Framework directive for the internal electricity market — rules on generation, transmission, distribution, supply and storage; consumer protection; third-party access to infrastructure; independence of regulators. ANRE is the regulator in Romania. The definitions in Directive 2019/944 Art. 2 are the semantic source for the entities listed in NIS2 Annex I (electricity undertaking, TSO, DSO, NEMO, aggregator, demand response, etc.).

Reg. (UE) 2017/1485 - System Operation Guideline (SOGL) · Directly applicable from 14 September 2017; consolidated on 15 March 2021 [C9]

Harmonised rules for TSOs, DSOs and SGUs (significant grid users) on operating the interconnected system. Sets the legal framework for grid operation, data exchange and regional coordination. Operational cyber resilience maps directly onto the SOGL articles on regional coordination (Art. 76-77) and exchange of critical data.

Reg. (UE) 2019/941 - Risk-preparedness in the electricity sector · Directly applicable from 4 July 2019 [C9]

A common framework for the prevention, preparation and management of electricity crises, explicitly covering cyber attacks as a crisis trigger. Requires a National Risk-Preparedness Plan, regional + bilateral measures, exercises. In the NIS2 + NCCS context, the risk-preparedness plan becomes the umbrella document over the TSO/DSO cyber BCP.

Cyber Resilience Act - Reg. (UE) 2024/2847 · In force since 10 December 2024; active-vulnerability reporting from 11 September 2026; main obligations from 11 December 2027 [C10]

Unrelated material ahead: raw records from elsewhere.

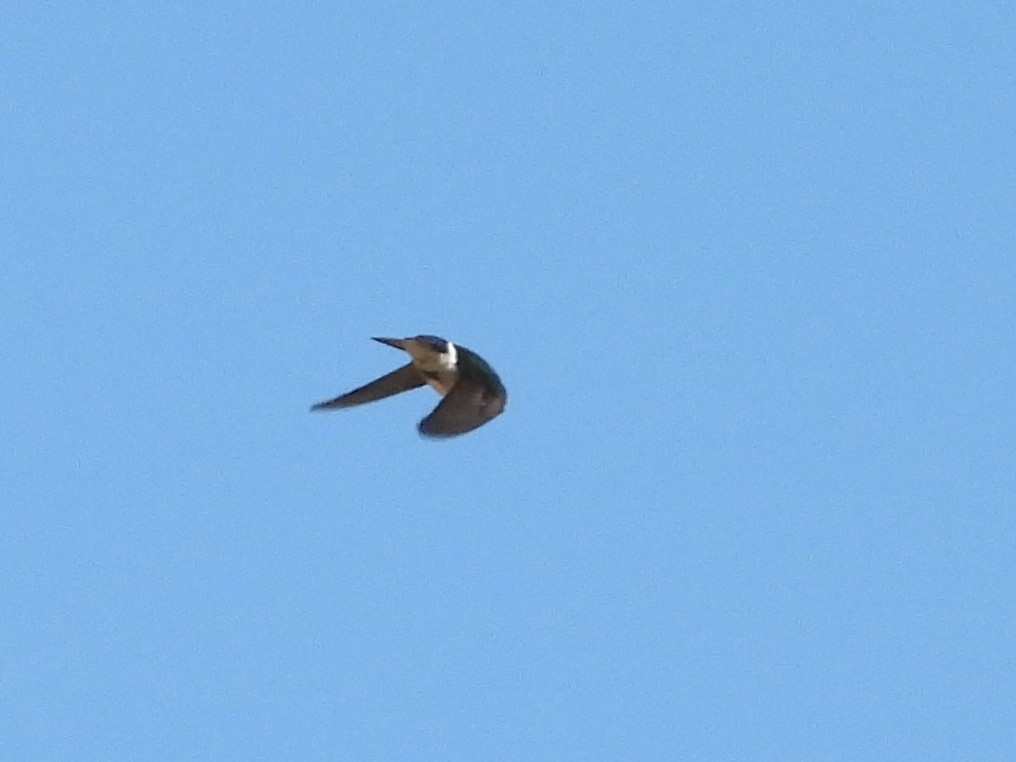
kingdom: Animalia
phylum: Chordata
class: Aves
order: Passeriformes
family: Hirundinidae
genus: Tachycineta
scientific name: Tachycineta thalassina
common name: Violet-green swallow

Horizontal cybersecurity requirements for products with digital elements — including PLCs, RTUs, IEDs, smart meters, EV charging stations, BESS battery controllers. Grid operators become demanding buyers: products placed on the EU market must be CRA-compliant before installation; SBOM, coordinated vulnerability handling, incident reporting to ENISA. Devices classified as important products (class I or II) face stricter conformity-assessment processes.

IEC 62443 (IACS) + IEC 62351 (power-system communications) · International IEC standards not legally transposed but referred to as state-of-the-art in NCCS and recommended by ENISA for the electricity sector [C11]

IEC 62443 (Part 4-2: security requirements for IACS components; Part 3-3: system security requirements) is the industrial reference for the security of PLCs/SCADA/HMIs/sensors — the Security Levels framework (SL1-SL4) is used as a benchmark in supplier contracts. IEC 62351 covers the security of power-automation protocols (IEC 61850 on digital substations, IEC 60870-5-101/-104 on telecontrol). Together they form a defence-in-depth layer at communication and component level — mandatory for modern digital substations.